MacDailyNews Take: Have a nice day, future Apple Music roadkill!

12 Comments

  1. Nice! That will save a student about $300 from the total $275,000 spent on their Gender Studies degree that it took 5 years to finish. They can save that extra money for a donation to Bernie Sanders.

    1. Correct me if I’m wrong, but this requires all other family member AppleIDs to be subordinate to yours, and their movie, app store and in-app purchases have to be approved by you, and come off of your credit card?

      I mean, that’s fine if you’re a family with kids, but not if the family is just two adults.

      1. Yes. – I think you can declare everyone as adults. I really don’t know, because I have two kids. Still it’s cheaper than the student plan, which I think is a good deal. I don’t think my kids or I have a problem if they continue with the family plan, while going to collage. As it is, if you redeem iTunes gift cards on your account, you don’t use the master CC. I guess you could say convenience costs something.
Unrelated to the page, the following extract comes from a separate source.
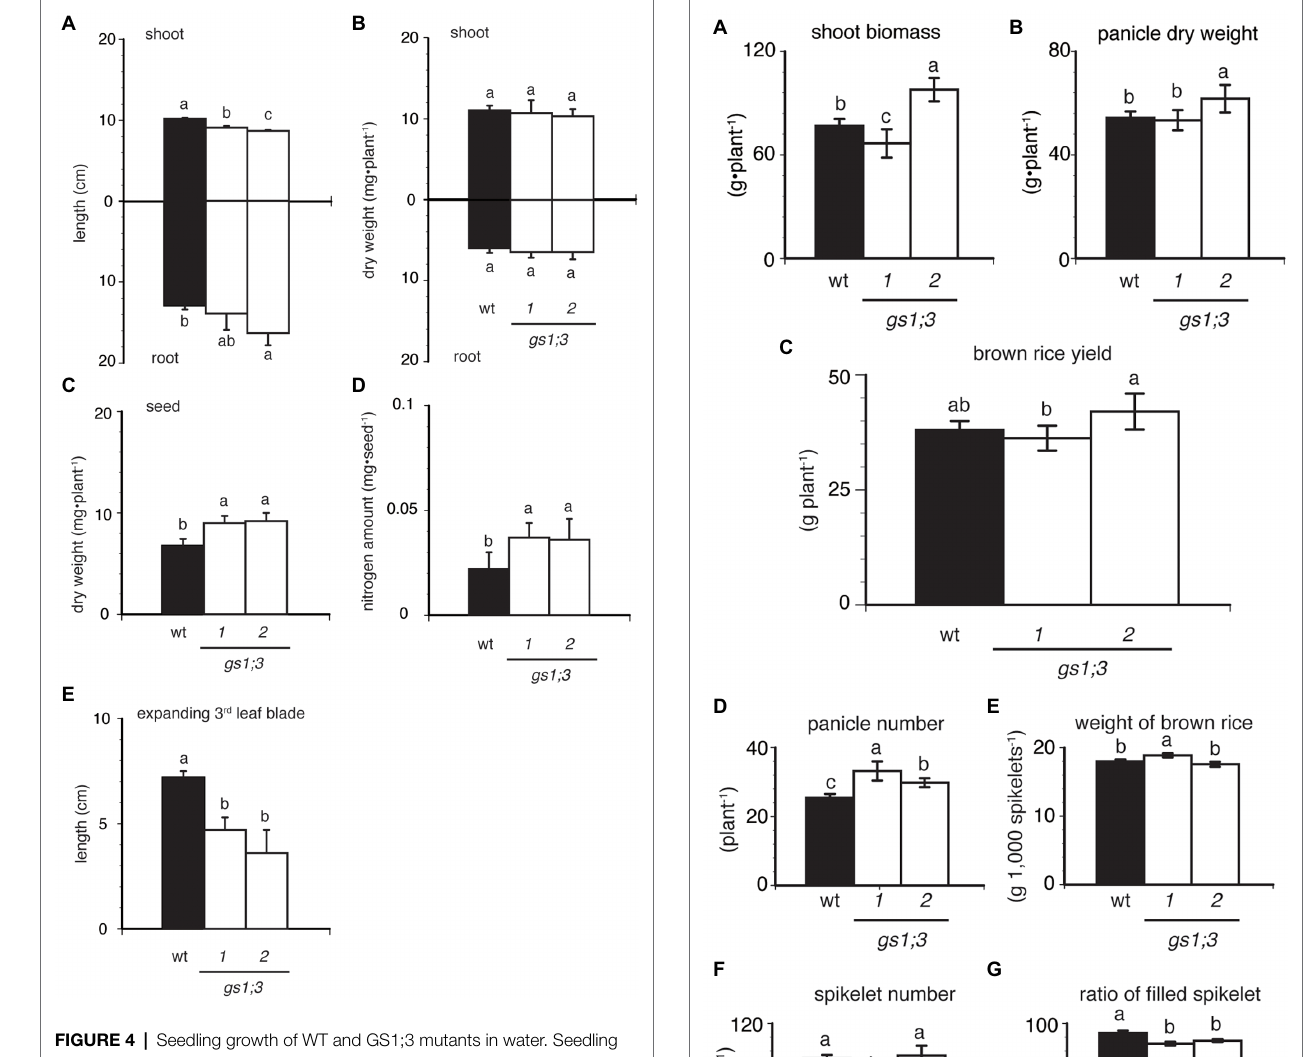
FIGURE 4 | Seedling growth of WT and GS1;3 mutants in water. Seedling growth of WT and GS1;3 mutant plants cultured for 21 days in water. (A) root and shoot length, (B) root and shoot dry weight, (C) seed dry weight, (D) seed nitrogen amount after 21 days, and (E) third leaf blade length. Data represent mean ± SD ( n = 5). Significant differences within each group were determined using one-way analysis of variance (ANOVA) followed by Bonferroni tests and are indicated with different letters ( p < 0.05).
        1. mossman is correct in that all purchases by family members get automatically paid by the ‘family organizer’. And yes, the only way to avoid that is to buy an iTunes gift card and put it on the account. In the end, this actually might be a good thing, since you can often get iTunes cards on eBay / Craigslist at discount.

          The benefit of the family plan are certainly worth the hassle with gift cards and payments. I have six people on my family plan, which make annual cost per person absurdly inexpensive ($30, which makes it $2.50 per month — less than a single ride on the NYC subway!).

  2. I was in college in the ’90s, during the heyday of Columbia House and Tower Records. If you had told me back then that by 2016, for just $5/month, you could have every CD in the Columbia House catalog, and every CD in Tower Records, plus far more than that, I wouldn’t have believed you.

  3. Shocking the number of people who put up with repetitive playlists and crappy ads on their “free” music services. That’s really what Apple has to compete against.

    There are also kids who have hard drives chock full of music ripped from their parents, their own CD’s, and copied from their siblings & friends. They aren’t interested in subscribing to yet another service and they have no shortage of free or near-free music available to them. Not everything is streaming.

    Question is, if Apple ever wants to sell another iPod, how about updating iTunes and reducing costs to $0.25 per song? Then the people who want to own music will go back to iTunes and will keep buying music players that operate without a cell phone contract.

  4. The only Issue I have is the number of songs you can’t get with Apple Music, and the hold over tracks that are only available with the purchase on the hole album.